Inspired by alternative art spaces, especially in New York in the early ‘80s, Markos debuted his original cubicle-style lot in 2021. “I would always try to install the show so it was first-and-foremost viewable from behind the windows. So when you're out in the hallway of the mall and you look through the windows, you could get a real sense of the exhibition,” he remembers. The gallery brought Markos’ titillating Venn diagram of art and furniture and design to the masses. And since it opened, there has been no slowing down. In the two years that followed, Superhouse became a mainstay of the downtown mall, drawing packed rooms to its opening and catching eyes online from art and design enthusiasts alike.
Now at 120 Walker Street, Markos is imagining a new chapter that is rooted in the experimentation that his first unconventional space inspired.
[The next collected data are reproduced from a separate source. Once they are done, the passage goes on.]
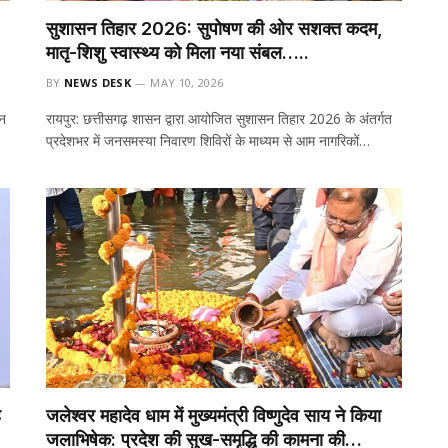
सुशासन तिहार 2026: सुपोषण की ओर सशक्त कदम,
मातृ-शिशु स्वास्थ्य को मिला नया संबल…..
BY
NEWS DESK
MAY 10, 2026
सन
रायपुर: छत्तीसगढ़ शासन द्वारा आयोजित सुशासन तिहार 2026 के अंतर्गत
प्रदेशभर में जनसमस्या निवारण शिविरों के माध्यम से आम नागरिकों…
ह
जलेश्वर महादेव धाम में मुख्यमंत्री विष्णुदेव साय ने किया
जलाभिषेक: प्रदेश की सुख-समृद्धि की कामना की…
Its opening will be inaugurated with a solo show in mid-March featuring works by the acclaimed Ghanaian sculptor Paa Joe, best-known for his coffins that take the forms of everyday objects and animals in hyper-realistic yet oversized shapes.“These works are sculpture first and foremost, but they do technically have a function; the large-scale coffins are still made today around Accra to be used as coffins,” shares Markos, who notes the move comes with an expanded curation, too. While the problem of fitting a lot into a little is no longer in the front of Markos’ mind, he says, “the same sense of discovery will carry over to the new space.”
Superhouse, 120 Walker Street, New York, NY 10013.